On all items, the EU called for information on the financial implications of UNEP's work. In response to the Plenary's comments, Jacqueline Aloisi de Larderel, UNEP, took note of appeals for UNEP to play a more active role in sustainable consumption. Jorge Illueca, UNEP, noted that the Regional Seas Programme is a priority for UNEP and that fisheries are an integral component of ecosystems associated with the Programme.

On relationships with other conventions, the US noted UNEP's ability to offer support to environmental conventions, and called for more assistance to help governments build capacity to comply with conventions. On the state of the environment, ISRAEL emphasized scarcity of resources, particularly water, and noted cooperation with Palestinians to preserve the environment.

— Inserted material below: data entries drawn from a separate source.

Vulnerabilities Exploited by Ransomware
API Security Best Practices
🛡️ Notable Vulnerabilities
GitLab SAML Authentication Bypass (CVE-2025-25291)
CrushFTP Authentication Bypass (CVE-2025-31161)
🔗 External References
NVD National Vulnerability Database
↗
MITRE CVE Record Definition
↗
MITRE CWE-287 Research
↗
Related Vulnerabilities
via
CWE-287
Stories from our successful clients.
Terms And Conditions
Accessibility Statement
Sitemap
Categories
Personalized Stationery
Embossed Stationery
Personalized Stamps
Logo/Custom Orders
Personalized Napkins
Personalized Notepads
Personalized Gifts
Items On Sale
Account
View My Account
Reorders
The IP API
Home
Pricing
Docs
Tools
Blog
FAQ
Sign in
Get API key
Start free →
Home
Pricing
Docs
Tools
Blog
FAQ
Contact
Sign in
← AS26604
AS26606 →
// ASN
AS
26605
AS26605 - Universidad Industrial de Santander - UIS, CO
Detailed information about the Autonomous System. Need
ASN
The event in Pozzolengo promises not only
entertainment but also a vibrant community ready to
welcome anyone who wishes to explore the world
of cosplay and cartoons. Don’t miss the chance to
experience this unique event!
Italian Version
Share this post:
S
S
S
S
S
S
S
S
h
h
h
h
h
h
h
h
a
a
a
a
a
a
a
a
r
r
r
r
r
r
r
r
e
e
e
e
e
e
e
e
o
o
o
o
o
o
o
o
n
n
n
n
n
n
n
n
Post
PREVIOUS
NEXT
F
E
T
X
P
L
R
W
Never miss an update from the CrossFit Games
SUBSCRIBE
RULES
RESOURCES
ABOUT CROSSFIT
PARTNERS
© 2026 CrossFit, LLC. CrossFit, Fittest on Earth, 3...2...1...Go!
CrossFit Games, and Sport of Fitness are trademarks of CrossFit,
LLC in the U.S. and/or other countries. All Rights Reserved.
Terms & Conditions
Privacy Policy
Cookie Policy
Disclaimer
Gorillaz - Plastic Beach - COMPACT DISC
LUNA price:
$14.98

In the afternoon, the Plenary adopted draft decisions submitted by the negotiating group on the programme for the development and periodic review of environmental law beyond the year 2000 (UNEP/GC.20/L.2/Rev.1) and on issues arising from UNGA resolutions (UNEP/GC.20/L.8/Rev.1).


Many delegates recognize familiarity with the perennial budget question of “who pays and how much?” This year however, some countries are testing the waters with a proposed broadening of the funding base. Other delegates are questioning what this means. Presumably, all will be revealed at the High-Level Segment.


PLENARY: The High-Level Segment will open at 10:00 am with opening remarks from GC President László Miklós, Klaus Töpfer and Republic of Kenya President Daniel Arap Moi. Plenary will discuss the results of the UNGA consideration of the Secretary- General’s report on Environment and Human Settlements, and preparations for CSD-7.

SIDE EVENTS: A Roundtable on Telecommunications will be held from 12:00-2:00 pm in Conference Room 1, and a Panel Discussion on Sustainable Tourism will take place from 4:30-6:30 pm in Conference Room 1.